▸ **Supplied text**:
Re: [PATCH 00/28] Swap over NFS -v16




On Tue, 2008-03-04 at 10:41 +1100, Neil Brown wrote:
Hi Peter,

Thanks for trying to spell it out for me. :-)

On Monday March 3, a.p.zijlstra@xxxxxxxxx wrote:

From my POV there is a model, and I've tried to convey it, but clearly
I'm failing $,3r_(Bhorribly. Let me try again:

Hmm, I wonder what went wrong there ^

Create a stable state where you can receive an unlimited amount of
network packets awaiting the one packet you need to move forward.

Yep.


To do so we need to distinguish needed from unneeded packets; we do this
by means of SK_MEMALLOC. So we need to be able to receive packets up to
that point.

Yep.


The unlimited amount of packets means unlimited time; which means that
our state must not consume memory, merely use memory. That is, the
amount of memory used must not grow unbounded over time.

Yes. Good point.


So we must guarantee that all memory allocated will be promptly freed
again, and never allocate more than available.

Definitely.


Because this state is not the normal state, we need a trigger to enter
this state (and consequently a trigger to leave this state). We do that
by detecting a low memory situation just like you propose. We enter this
state once normal memory allocations fail and leave this state once they
start succeeding again.

Agreed.


We need the accounting to ensure we never allocate more than is
available, but more importantly because we need to ensure progress for
those packets we already have allocated.

Maybe...
1/ Memory is used
a/ in caches, such as the fragment cache and the route cache
b/ in transient allocations on their way from one place to
another. e.g. network card to fragment cache, frag cache to
socket.

(Keypoint correspondence data)

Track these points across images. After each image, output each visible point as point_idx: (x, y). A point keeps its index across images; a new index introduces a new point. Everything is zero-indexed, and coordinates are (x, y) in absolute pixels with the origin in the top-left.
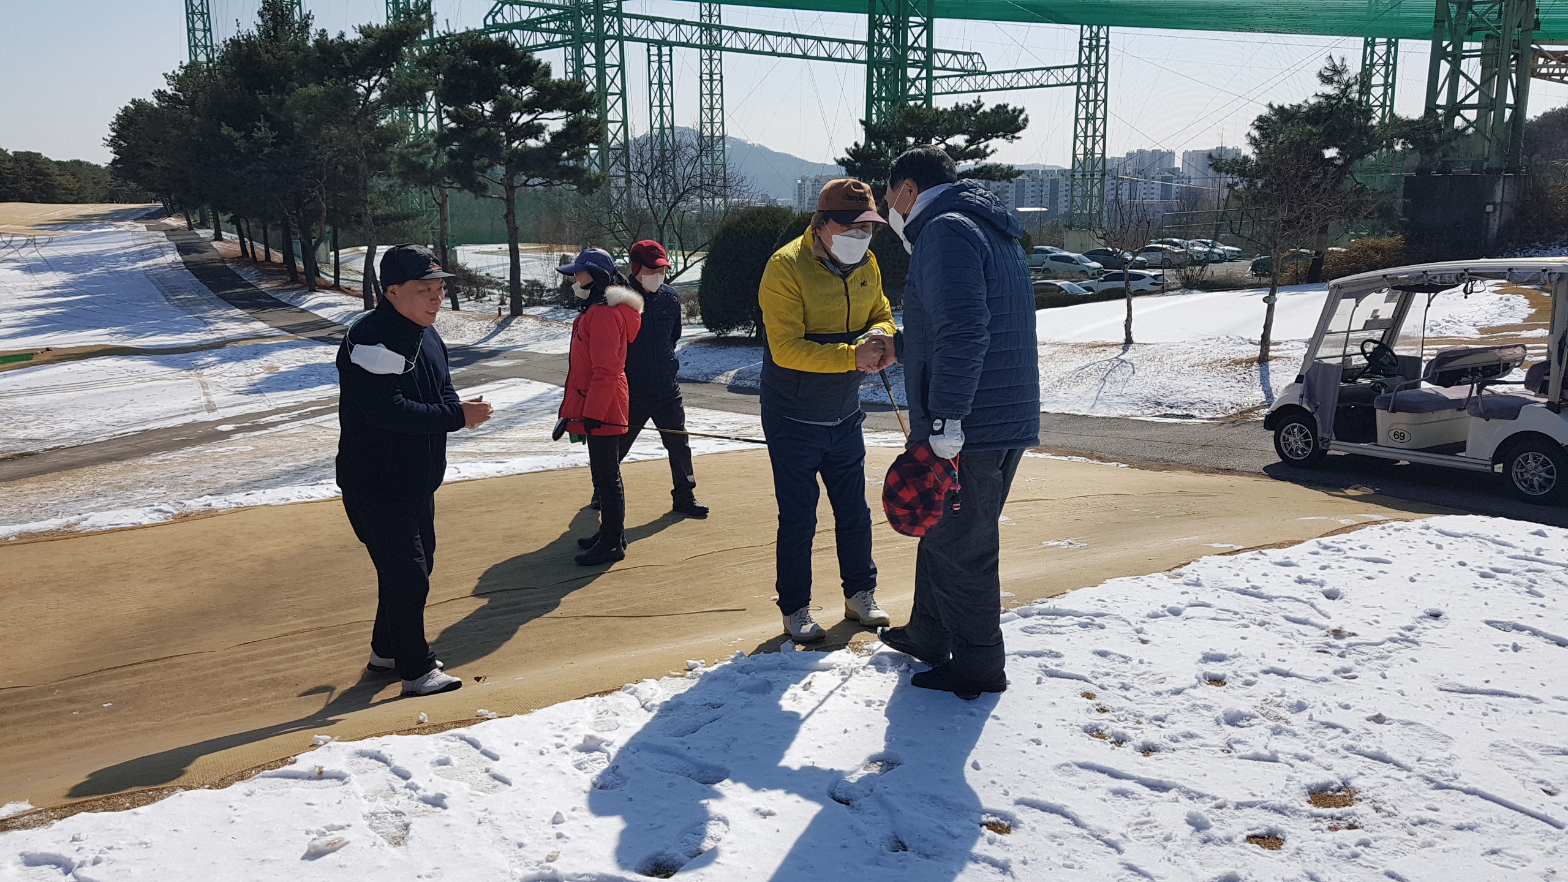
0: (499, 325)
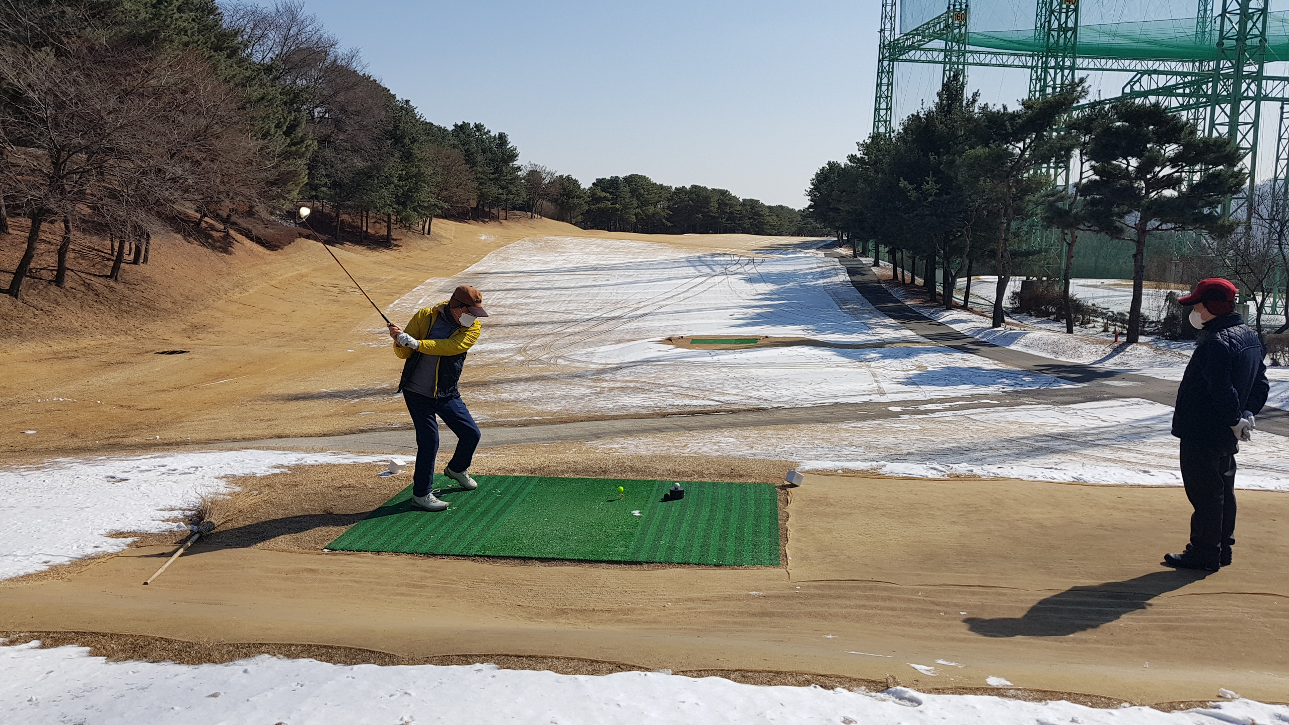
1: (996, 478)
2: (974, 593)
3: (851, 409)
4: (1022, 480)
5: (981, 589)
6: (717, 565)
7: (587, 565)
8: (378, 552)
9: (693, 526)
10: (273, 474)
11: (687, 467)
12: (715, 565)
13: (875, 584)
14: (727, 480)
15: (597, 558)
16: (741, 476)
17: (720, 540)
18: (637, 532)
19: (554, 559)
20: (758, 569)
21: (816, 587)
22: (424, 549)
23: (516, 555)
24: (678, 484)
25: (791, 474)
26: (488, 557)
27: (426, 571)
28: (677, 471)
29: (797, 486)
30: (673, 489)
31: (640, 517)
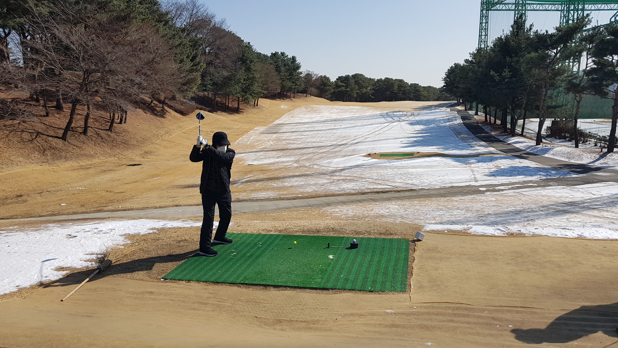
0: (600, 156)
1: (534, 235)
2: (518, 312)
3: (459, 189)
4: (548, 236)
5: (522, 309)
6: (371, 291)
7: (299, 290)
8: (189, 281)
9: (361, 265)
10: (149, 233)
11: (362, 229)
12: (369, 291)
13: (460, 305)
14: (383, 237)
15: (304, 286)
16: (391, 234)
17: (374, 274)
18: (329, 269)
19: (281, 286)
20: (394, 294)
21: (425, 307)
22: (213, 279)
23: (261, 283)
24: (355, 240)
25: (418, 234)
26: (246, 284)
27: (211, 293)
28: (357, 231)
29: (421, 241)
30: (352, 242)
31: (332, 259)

* * *

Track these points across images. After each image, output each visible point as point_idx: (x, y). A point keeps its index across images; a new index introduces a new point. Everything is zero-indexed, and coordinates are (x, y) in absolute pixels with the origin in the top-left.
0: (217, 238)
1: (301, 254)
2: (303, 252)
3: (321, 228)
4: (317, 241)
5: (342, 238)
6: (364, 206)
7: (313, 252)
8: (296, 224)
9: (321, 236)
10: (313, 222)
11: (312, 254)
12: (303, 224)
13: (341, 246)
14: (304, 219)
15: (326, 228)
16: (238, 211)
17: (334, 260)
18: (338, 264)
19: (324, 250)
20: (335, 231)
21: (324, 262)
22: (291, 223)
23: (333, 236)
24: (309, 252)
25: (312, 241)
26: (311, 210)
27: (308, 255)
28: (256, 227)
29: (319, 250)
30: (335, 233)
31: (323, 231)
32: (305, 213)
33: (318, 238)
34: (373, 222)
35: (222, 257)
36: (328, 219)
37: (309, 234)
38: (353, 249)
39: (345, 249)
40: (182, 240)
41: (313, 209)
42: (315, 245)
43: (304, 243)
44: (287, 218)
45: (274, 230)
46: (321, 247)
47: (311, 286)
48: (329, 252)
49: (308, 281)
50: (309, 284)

---

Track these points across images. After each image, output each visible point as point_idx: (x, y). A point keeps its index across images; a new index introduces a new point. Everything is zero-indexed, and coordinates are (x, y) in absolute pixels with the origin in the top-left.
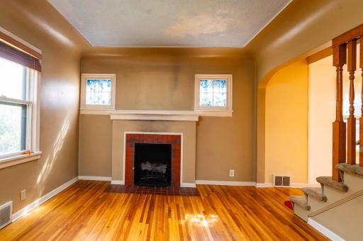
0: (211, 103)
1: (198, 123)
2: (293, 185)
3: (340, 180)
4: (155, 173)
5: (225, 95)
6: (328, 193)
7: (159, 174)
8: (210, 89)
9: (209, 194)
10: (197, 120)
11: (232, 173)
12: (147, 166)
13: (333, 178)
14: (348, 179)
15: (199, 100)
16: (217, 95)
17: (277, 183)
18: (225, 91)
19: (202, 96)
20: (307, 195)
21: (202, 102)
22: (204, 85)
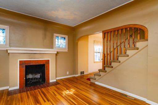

▸ **What you have to do**: Write out everything from "On Tue, 2008-03-04" down to "to move forward." in the NFS swap thread, updated so that "convey" reads "explain".

▸ **Response for this exercise**:
On Tue, 2008-03-04 at 10:41 +1100, Neil Brown wrote:
Hi Peter,

Thanks for trying to spell it out for me. :-)

On Monday March 3, a.p.zijlstra@xxxxxxxxx wrote:

From my POV there is a model, and I've tried to explain it, but clearly
I'm failing $,3r_(Bhorribly. Let me try again:

Hmm, I wonder what went wrong there ^

Create a stable state where you can receive an unlimited amount of
network packets awaiting the one packet you need to move forward.